A quinze mois de l’échéance, l’incertitude commence à planer quant au respect du délai constitutionnel dans l’organisation des prochaines élections.
Le Programme des Nations-unies pour le développement(PNUD) a, dans un document des 88 pages daté du juin 2022, fait état d’un « énorme risque » de glissement du calendrier.
A qui profiterait le report de la consultation populaire ? En tout cas pas à l’actuel chef de l’État, pour ces cinq principales raisons.
1. Encore un mandat à briguer
Félix-Antoine Tshisekedi a encore la possibilité de briguer un autre mandat en 2023. Il n’a d’ailleurs pas attendu d’être officiellement désigné par le congrès de son parti -UDPS- pour annoncer sa candidature.
Alors qu’il se contente d’une majorité parlementaire « artificielle » acquise essentiellement par le débauchage des anciens kabilistes, les nouvelles élections devraient être une occasion pour lui, de non seulement de se faire réélire proprement après le fourre-tout de Corneille Nangaa (résultats non détaillés) en 2018, mais aussi de former une nouvelle majorité composée de « vrais fidèles ». Ainsi, pourra-t-il démarrer un nouveau mandat sans se plaindre des ministres et autres mandataires qui bloqueraient ses actions.
Si en 2018, Joseph Kabila avait choisi le glissement, il l’avait catégoriquement refusé en 2011. Etant « 100% sûr » de battre tous ses candidats, même le redoutable figure emblématique de l’opposition Étienne Tshisekedi, Kabila avait catégoriquement refusé de repousser les élections malgré une demande de la communauté internationale et de l’opposition qui pensaient que les choses n’étaient pas prêtes.
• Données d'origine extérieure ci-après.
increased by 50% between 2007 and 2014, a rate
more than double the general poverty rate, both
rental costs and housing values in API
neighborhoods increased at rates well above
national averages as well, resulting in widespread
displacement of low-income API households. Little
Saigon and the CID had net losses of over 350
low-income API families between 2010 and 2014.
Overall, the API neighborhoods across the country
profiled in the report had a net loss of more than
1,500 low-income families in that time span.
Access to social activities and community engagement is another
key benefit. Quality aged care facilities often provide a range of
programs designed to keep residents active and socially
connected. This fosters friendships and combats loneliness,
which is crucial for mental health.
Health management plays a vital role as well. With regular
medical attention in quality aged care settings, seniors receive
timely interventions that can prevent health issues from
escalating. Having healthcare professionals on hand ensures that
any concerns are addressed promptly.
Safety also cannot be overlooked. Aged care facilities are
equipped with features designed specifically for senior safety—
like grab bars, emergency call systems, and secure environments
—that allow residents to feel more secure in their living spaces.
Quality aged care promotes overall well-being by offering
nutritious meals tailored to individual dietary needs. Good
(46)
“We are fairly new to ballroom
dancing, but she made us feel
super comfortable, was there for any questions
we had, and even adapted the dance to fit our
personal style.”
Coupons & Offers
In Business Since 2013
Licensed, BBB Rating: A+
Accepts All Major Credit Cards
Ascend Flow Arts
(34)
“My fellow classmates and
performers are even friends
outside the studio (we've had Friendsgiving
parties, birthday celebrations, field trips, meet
2. Ne pas armer l’opposition
Qui dit glissement, dit dialogue politique qui, en RDC particulièrement, n’a jamais fait mystère de son vrai objectif : le partage du pouvoir. Tshisekedi est-il prêt à donner un poids financière, politique voire sécuritaire à ses adversaires d’une opposition qu’il considère « légère »? Aujourd’hui, à part quelque deux membres du gouvernement encore fidèles à Katumbi (Mwando Nsimba et Chérubin Okende), toute l’armada institutionnelle ne jure que par « Béton ». Se réfugiant derrière la réclamation d’un consensus dans la composition de la CENI ou encore de la guerre dans l’Est, beaucoup d’opposants ne demandent qu’un glissement pour se refaire une santé avant les épreuves.
3. Tenir sa promesse
A chaque fois qu’il est interrogé sur la tenue des élections, le président de Tshisekedi rassure qu’elles auront lieu dans le délai constitutionnel. S’il est loin de faire de la RDC l’Allemagne d’Afrique à l’approche de la fin du mandat, il a au moins l’occasion de tenir cette promesse. Ce n’est pas les moyens financiers qui seraient le problème alors que le trésor public réalise le double de ses recettes.
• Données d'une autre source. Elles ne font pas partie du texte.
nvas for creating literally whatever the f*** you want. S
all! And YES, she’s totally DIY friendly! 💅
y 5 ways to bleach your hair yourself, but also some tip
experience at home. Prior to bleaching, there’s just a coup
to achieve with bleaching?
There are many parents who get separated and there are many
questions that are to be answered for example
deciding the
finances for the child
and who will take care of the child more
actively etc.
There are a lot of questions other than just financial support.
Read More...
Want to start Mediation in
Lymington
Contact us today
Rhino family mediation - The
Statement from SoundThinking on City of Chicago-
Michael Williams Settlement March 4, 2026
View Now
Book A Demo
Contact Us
La guerre dans l’Est serait un argument pas très solide. En faisant appel à la force régionale EAC, Tshisekedi n’envisage clairement pas de faire face au M23 jusque l’année prochaine.
4. Ne pas embarrasser les partenaires extérieurs
Après la mauvaise expérience de 2016, les partenaires internationaux, en première ligne les États-Unis ne cessent de prévenir contre un nouveau glissement. Ayant rouvert les portes à l’appui électoral extérieur, fermées par son prédécesseur, le cinquième président congolais devrait maîtriser mieux que quiconque la nécessité de ne pas embarrasser les partenaires internationaux. Surtout qu’il aura besoin des soutiens politiques internes et externes après un premier mandat marqué par la contestation de sa légitimité. Ce mois, il a rassuré le secrétariat d’État américain Anthony Blinken en visite à Kinshasa.
5. Éviter la crise interne
La crise politique, on sait comment elle commence, pas forcément comment elle va se terminer. Alors, vaut mieux l’éviter quand tout est sous son contrôle exclusif. Entre 2016 et 2018, des centaines de Congolais sont morts pour exiger la tenue des élections. L’UDPS- son parti, a payé le plus lourd tribut avec des militants tués et brûlés par un commando la nuit du 19 au 20 septembre 2016 en représailles au saccage la journée lors d’une marche de réclamation des élections, d’un des sièges du PPRD de Joseph Kabila.